In the case of authentication and validation, failure is possible at each and every step, and failure at an earlier stage is better than at the later stage—as the latter stages will add to the cost of time. Step 3 and 4 have been optimized using efficient data structures and clean-up techniques.

5.3 Analysis

Following observations can be made from the above experiments:

  1. 1.

    The process of digital token issuance is costlier than the process of authentication and validation.

  2. 2.

    In the event of authentication and validation by DTSP, the overheads involved in communication between the vendor and the DTSP is primarily determined by the latency factor, rather than the process itself.

  3. 3.

    The cryptographic operations–especially the encryption and decryption are relatively faster.

When the vendor is experiencing peak-traffic loads, it may offload the process of authentication and validation of digital tokens to the DTSP, but in such scenarios the vendor may have to take into account the latency delays also, as the time required to do the authentication and validation is meagre 3.38 ms, which means an approximate 17,000 digital tokens could be evaluated in less than a minute. The vendor can use the above value as guidance to timeslot the customers accordingly.

6 Conclusion and Future Work

In this paper, we presented the concept and process of a Digital Token, issued by a trusted intermediary, playing the role of a DTSP—a role that could be played by a Certifying Authorities (CA) which could probably add to another business or revenue line to their existing services—the Digital tokens being issued to the customer who is attempting to buy a high-demand product or service from an electronic marketplace. The DTSP can conduct audit trails of the digital tokens issued, authentication and validation done by it and can publish the same.

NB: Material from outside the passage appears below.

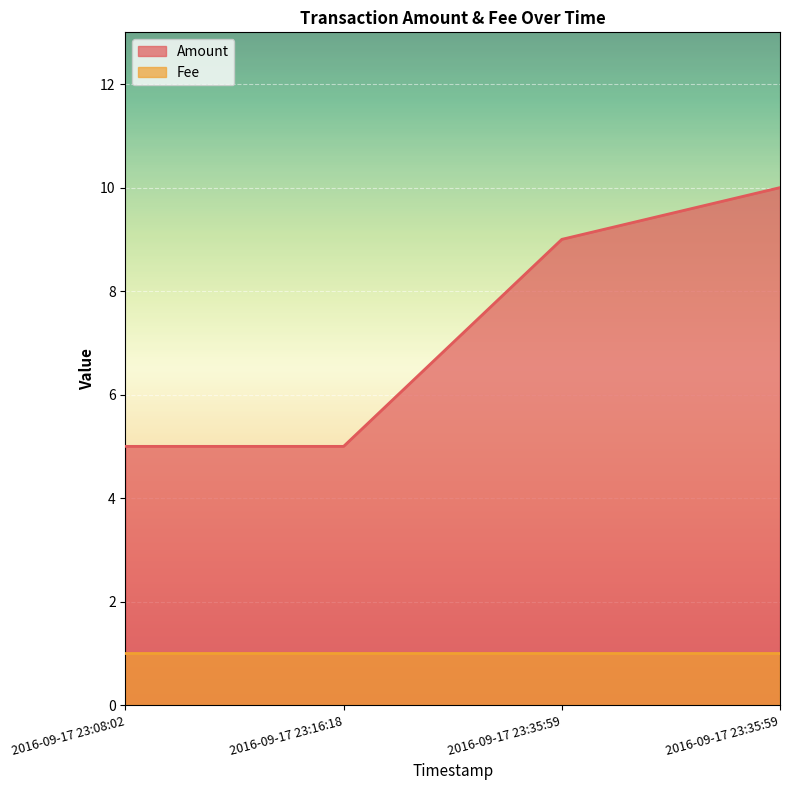

What is the label of the 3rd point from the right?

2016-09-17 23:16:18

The process could have been strengthened for the better by having a tight binding between a digital token and the customer, but then the customer should have a mechanism to apply their digital signature. Server-based digital signing approaches like eSign [13] could be used for high-value transactions. This approach can be extended to create a competitive market place by decoupling the tokens from the market places. Therefore, in our future work, we aim to shift the balance in binding proportions wherein we envisage a strong binding between the customer and the token, while a light binding between the token and the vendor or eMarketplace.